Transición, transacción, táctica

El tema de la transición, que recientemente se proponía a debate por los animadores culturales del Foro Zafrense, está, sin duda, abierto a ulteriores análisis que ayuden a entender mejor aquella etapa primera de nuestra andadura democrática. Aunque ya en aquella ocasión los organizadores procuraron dar cabida a la pluralidad de opiniones, no estaría demás reconsiderar la cuestión contrastando otros puntos de vista sobre el tema, de modo que podamos obtener una visión lo más objetiva posible del mismo. Es lo que se trata de intentar en las líneas que siguen.

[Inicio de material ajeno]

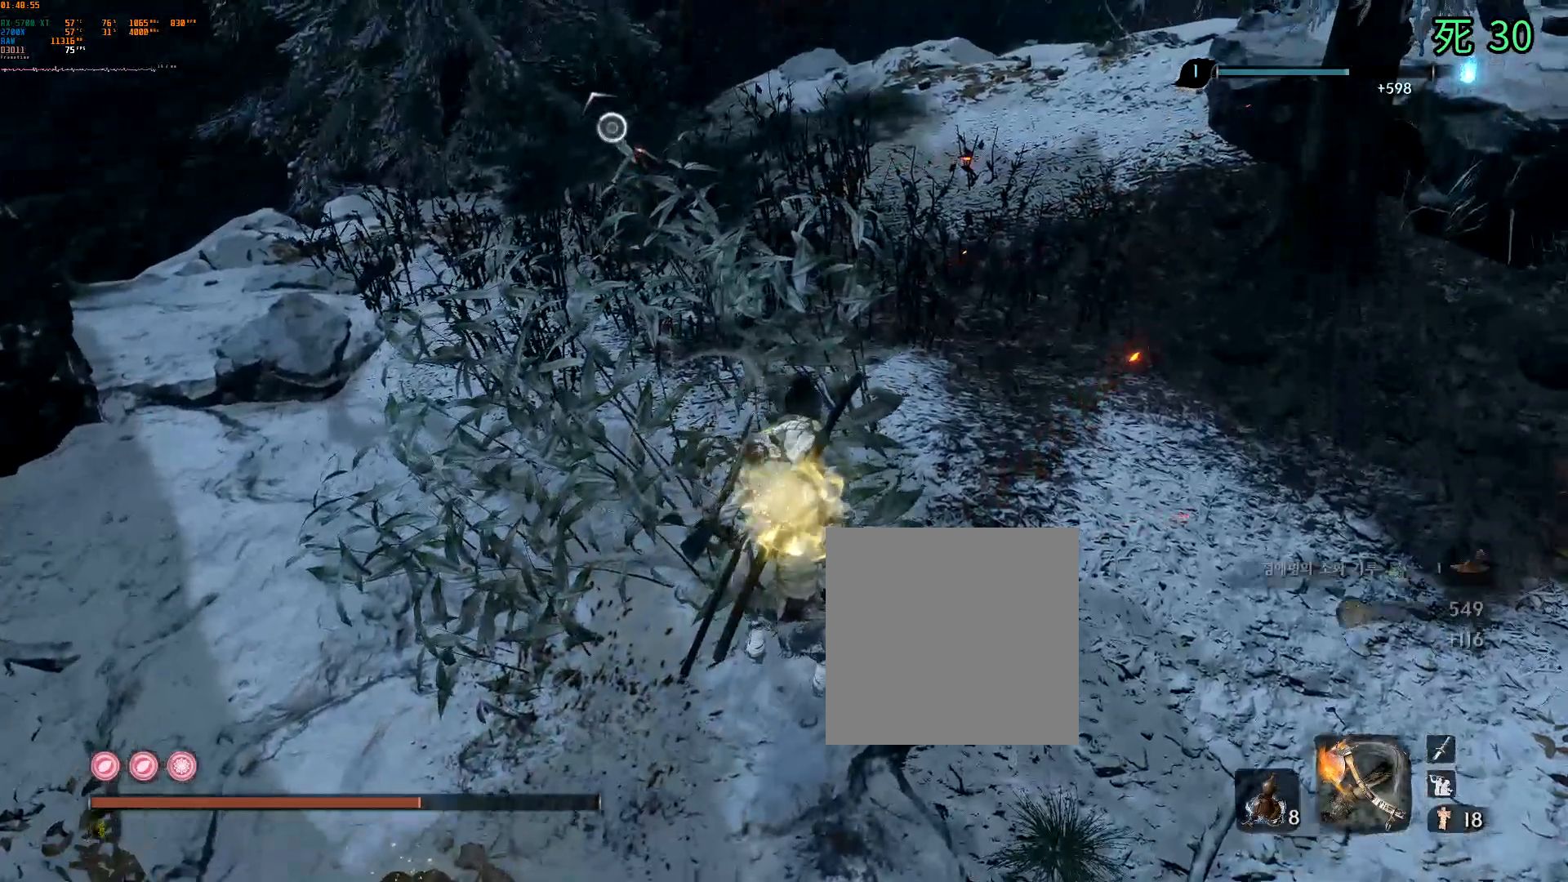
{"dt_ms": 500, "buttons": [], "left_stick": "center", "events": []}
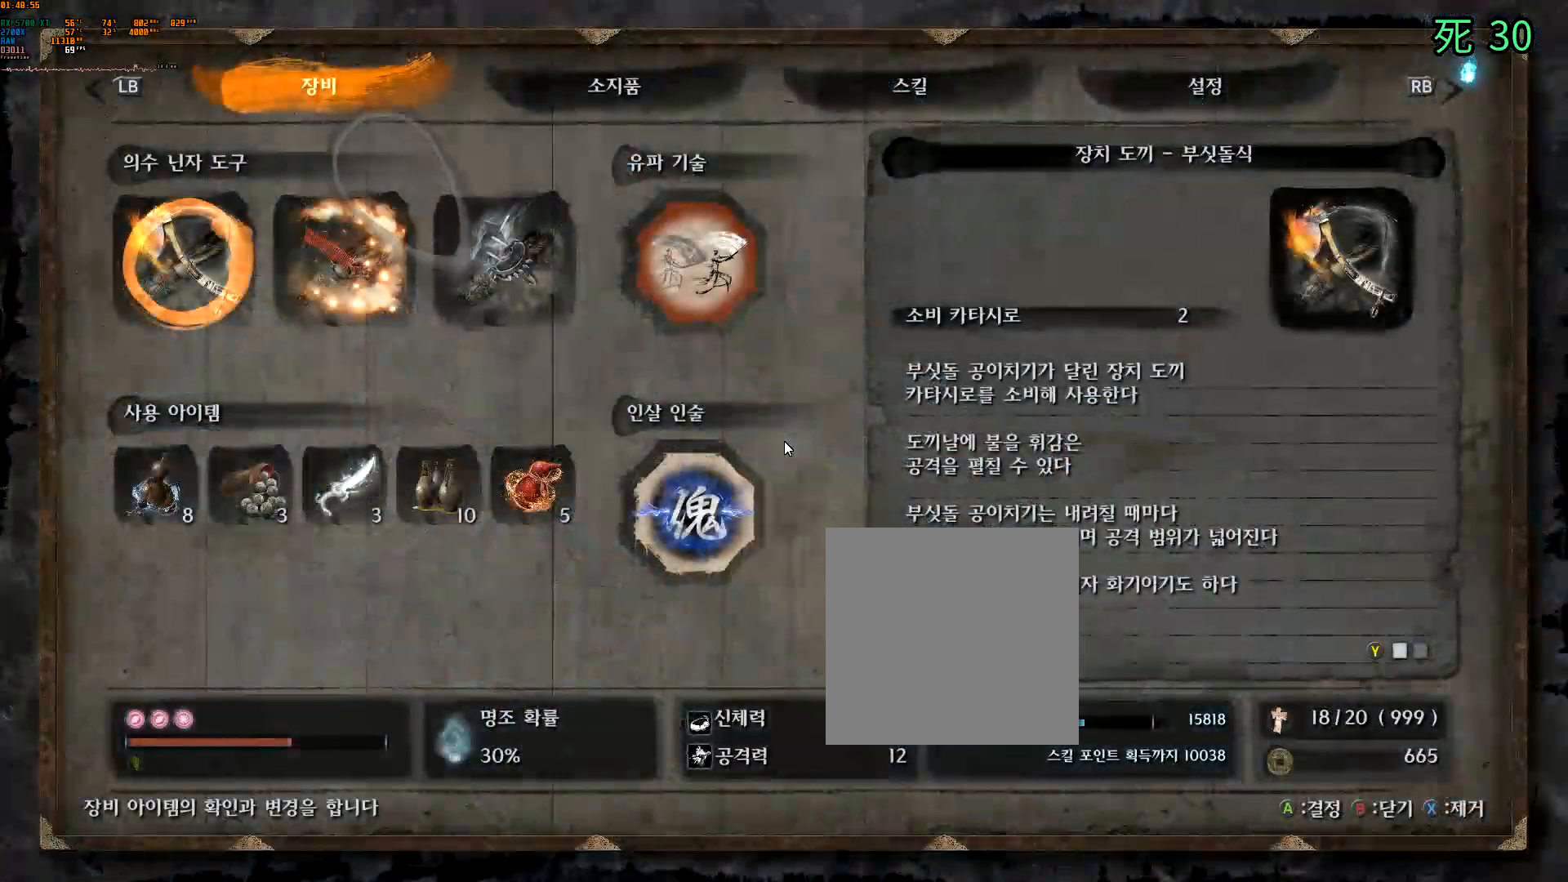
{"dt_ms": 500, "buttons": [], "left_stick": "center", "events": [[233, "R1", "down"], [333, "R1", "up"]]}
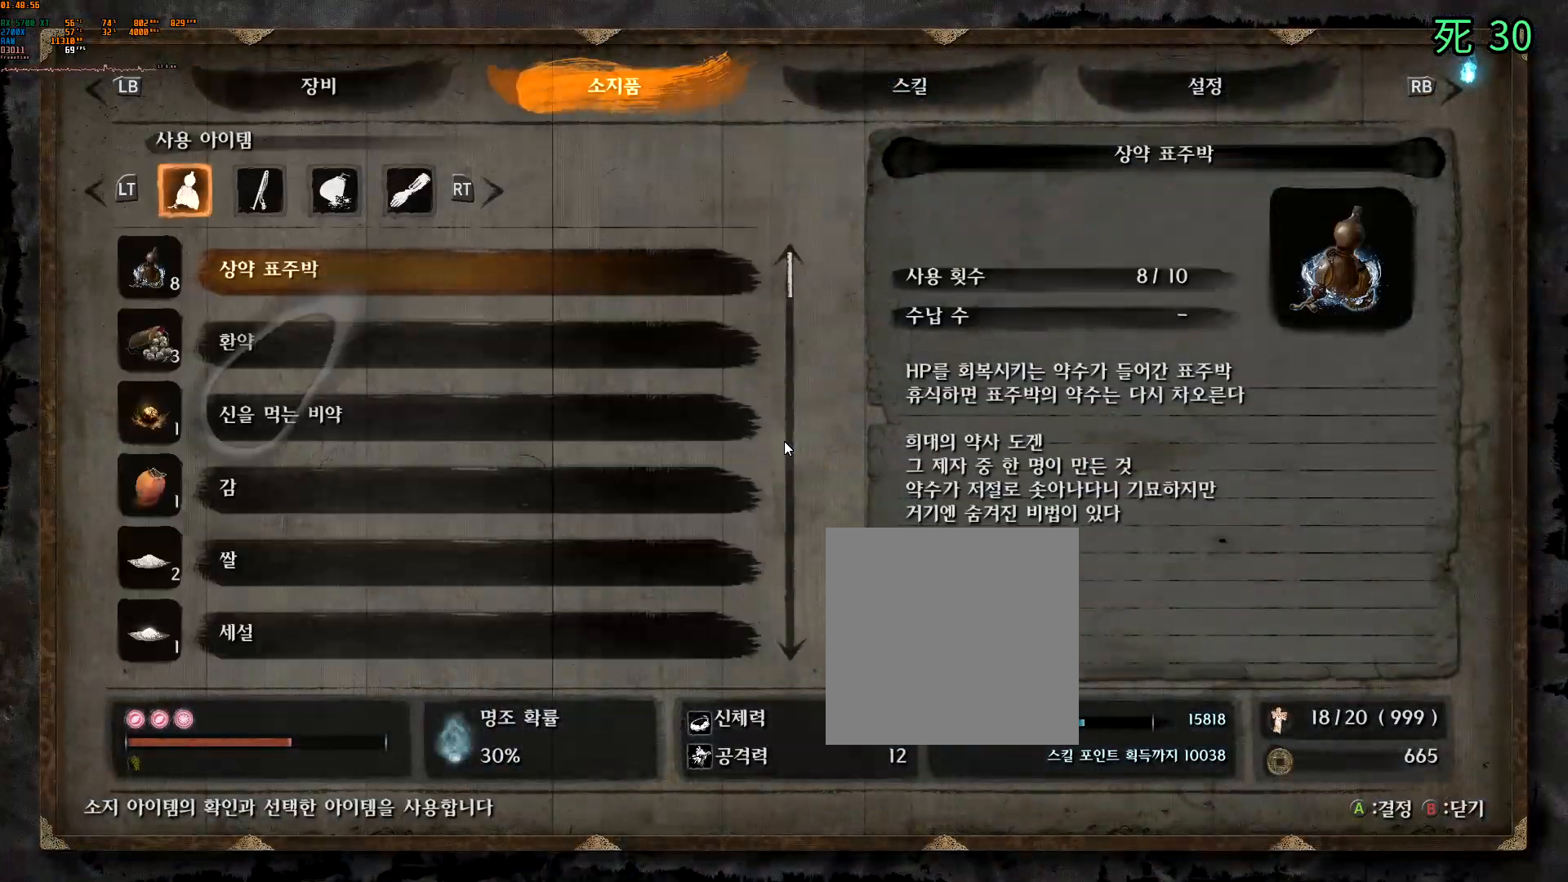
{"dt_ms": 500, "buttons": [], "left_stick": "center", "events": []}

La palabra ‘transición’ (relacionada con ‘tránsito’) se puede definir provisionalmente como “los pasos cautelosos que los españoles fuimos dando, al salir de la dictadura, para adaptarnos a la democracia”. La cautela (hija de la prudencia y, probablemente, del escarmiento) fue la que reguló la conducta de los españoles en esta coyuntura. Esa cautela fue común a tirios y troyanos, por más que el recelo que la inspiraba estaba más del lado de los vencidos que del de los vencedores. Por lo demás, unos y otros renunciaron, de entrada, a identificarse con sus viejas señas de identidad, derechas e izquierdas: optaron por camuflar sus respectivas procedencias en el llamado Centro Democrático. De entonces data la invención (o, tal vez, reinvención) de ese político comodín. El género neutro es, por esencia, lo que “no es ni lo uno ni lo otro”. La fuerza centrípeta cohesiva fue la característica más destacable de la transición.

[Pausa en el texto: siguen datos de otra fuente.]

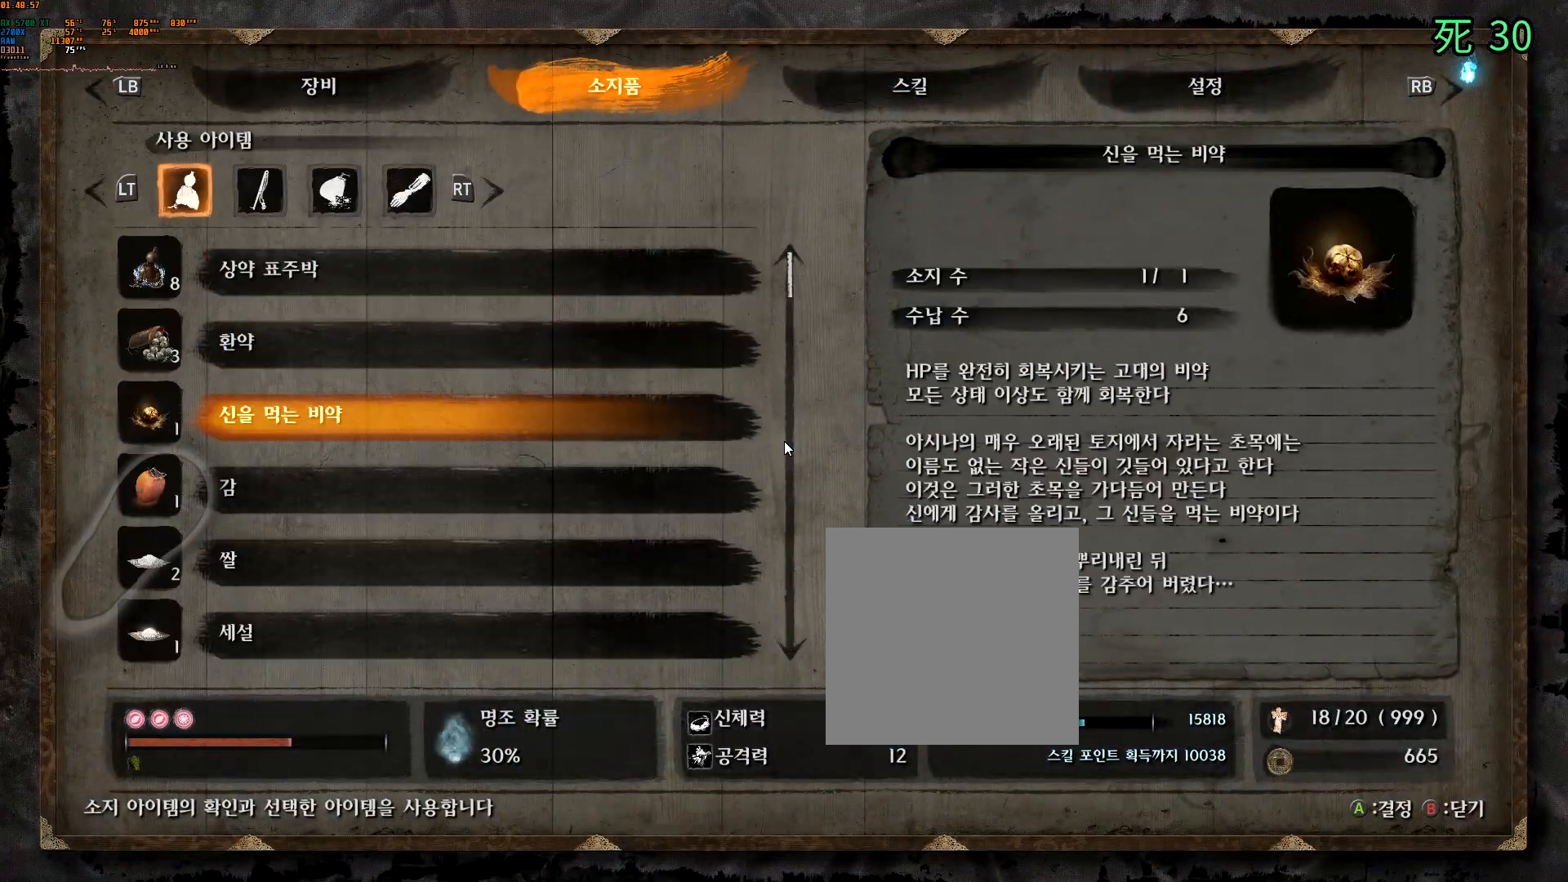
{"dt_ms": 1000, "buttons": ["DPAD_DOWN"], "left_stick": "center"}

Los políticos animaban a la ‘mayoría silenciosa’, hasta entonces callada, con el estimulante “habla, pueblo, habla”; por más que, inconfesablemente, los “hunos” desearan que los otros callaran ciertas cosillas, que se aplicase lo del “borrón y cuenta nueva” (aquí algunos graciosos sustituyeron lo de “borrón” por “Borbón”) y que “pelillos a la mar”. Por lo general, el personal estaba hasta el gorro del franquismo y, salvo chaladuras extremas, el deseo de cambio era casi unánime. Aun en las altas instancias de la jerarquía eclesiástica ese deseo de cambio era evidente, como lo demostró el ejemplo de Tarancón, lo que le granjeó al ilustre purpurado la inquina de los inmovilistas. “Cuatro gatos”, según la pintoresca expresión de Felipe González.
La que hasta entonces venía siendo “mayoría silenciosa” procedió con cautela, procurando no dar pasos en falso. Sabía que quienes detentaban el poder no iban a resignarlo así como así; de modo que se anduvo con pies de plomo a la hora de plantear reivindicaciones. Además, siendo la mayoría del centro ¿a quién iban a plantear esas reivindicaciones? No parecía tener mucho sentido planteárselas a sí mismos. Por otro lado, ya se había comprobado con qué disgusto había acogido la derecha reaccionaria la adopción de algunas medidas democráticas como, por ejemplo, la legalización del partido comunista. La involución amenazaba a la vuelta de la esquina; y hubo alguna que otra intentona de asonada antes de la más sonada del 23-F. No estaba el horno para bollos, ni para precipitar reivindicaciones: cada cosa a su tiempo.
Había, pues, que transigir y en este sentido la transición se asimiló a una transacción. El famoso tango titulado “Cambalache”, podría muy bien representar, avant la lettre, lo que después se llamaría, en el último cuarto del siglo XX, la transición. Esta consistió, en efecto, en una transacción acordada entre los herederos de los dos bandos que se enfrentaron en la guerra civil. En este sentido la transición se ha entendido como un “pacto entre caballeros”, lo que facilitó “el reciclaje a la democracia de las estructuras y élites del franquismo”. Y ello se explica porque “en ese momento, la derecha necesitaba legitimidad y la izquierda poder. Ambas consiguieron lo que buscaban”.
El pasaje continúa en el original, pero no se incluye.